Bauer is built around a simple idea: stocks don't move randomly. They move in related groups — and those groups rotate in and out of favor over predictable cycles driven by interest rates, economic growth, and investor positioning. The model tracks 11 SPDR sectors, 83 GICS industries, and roughly 450 sub-industries, continuously measuring each group's relative performance against the S&P 500 across five timeframes.
The core output is the relative-rotation graph — a quadrant visualization where each sector's position encodes both its current relative strength and the direction it's heading. A sector in the upper-right (Leading) is outperforming and accelerating; a sector in the lower-left (Lagging) is underperforming and losing ground. Rotation happens clockwise most of the time: Improving → Leading → Weakening → Lagging → Improving again.
Bauer publishes relative-strength shifts, rotation calls, and flow-based regime classifications. Every call identifies which sectors to overweight, which to underweight, and where in the cycle Bauer currently places the market. Horizons are typically 30–90 days.
Bauer does not pick individual stocks. It tells you which sectors and industries are working, not which names within them are the best plays. For stock-level work, pair Bauer with Halpern (flow) or Ostrum (fundamentals).

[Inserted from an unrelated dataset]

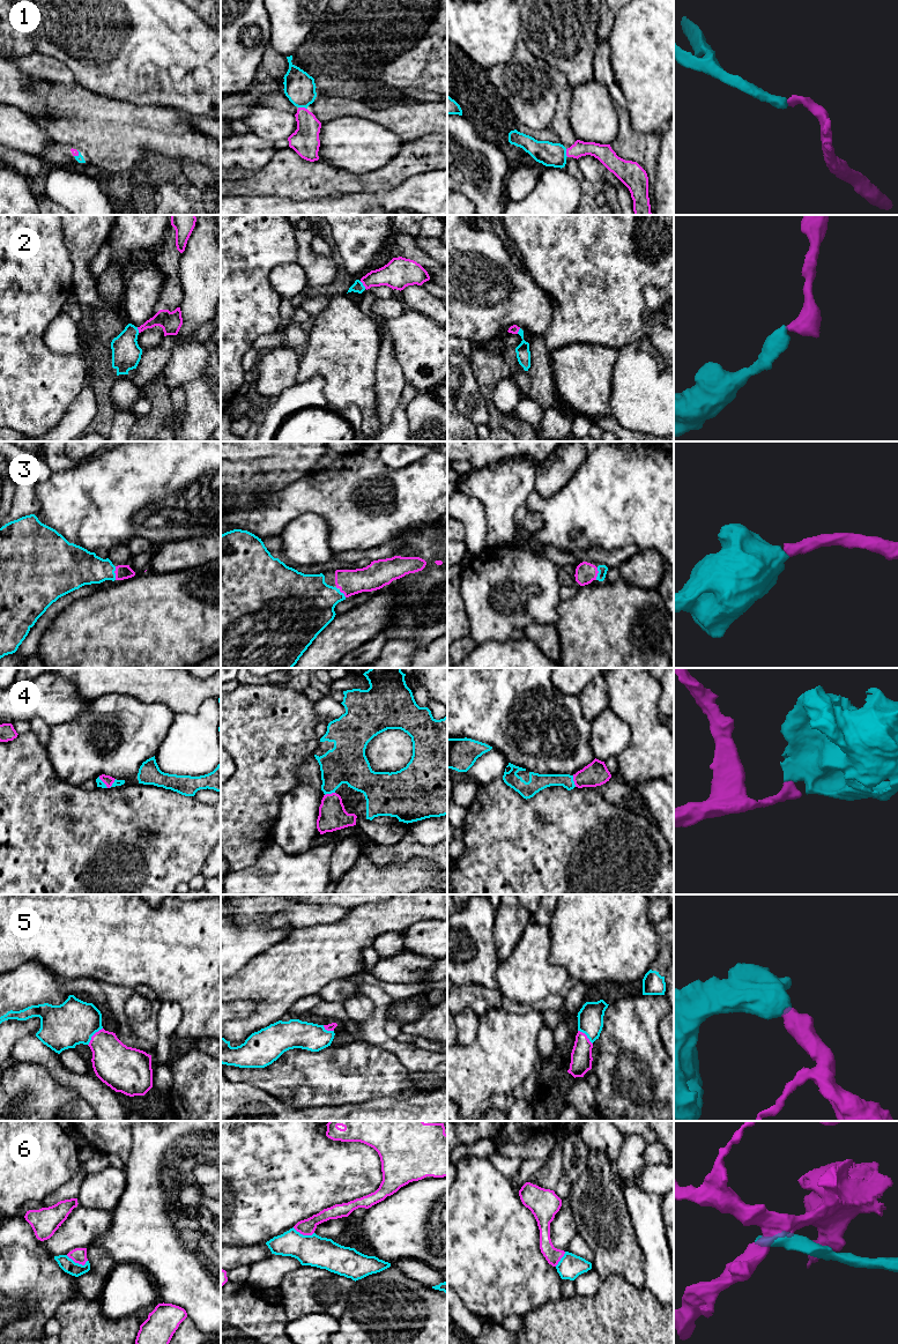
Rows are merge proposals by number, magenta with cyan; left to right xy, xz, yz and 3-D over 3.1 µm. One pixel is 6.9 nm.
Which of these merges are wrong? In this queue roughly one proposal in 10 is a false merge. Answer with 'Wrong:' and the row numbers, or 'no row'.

When 7 stocks drive an entire sector's return, sector-level rotation becomes a proxy for mega-cap flow. Bauer's 2023–2024 calls were distorted by the “Magnificent 7” dominance in XLK.
Geopolitical, banking, or credit shocks cause all correlations to go to 1. Sector-level analysis breaks down. Bauer suppresses rotation signals during periods when VIX > 28.
AI, reshoring, GLP-1s — themes cut across sectors. A true thematic rotation can masquerade as sector rotation without Bauer detecting the underlying driver.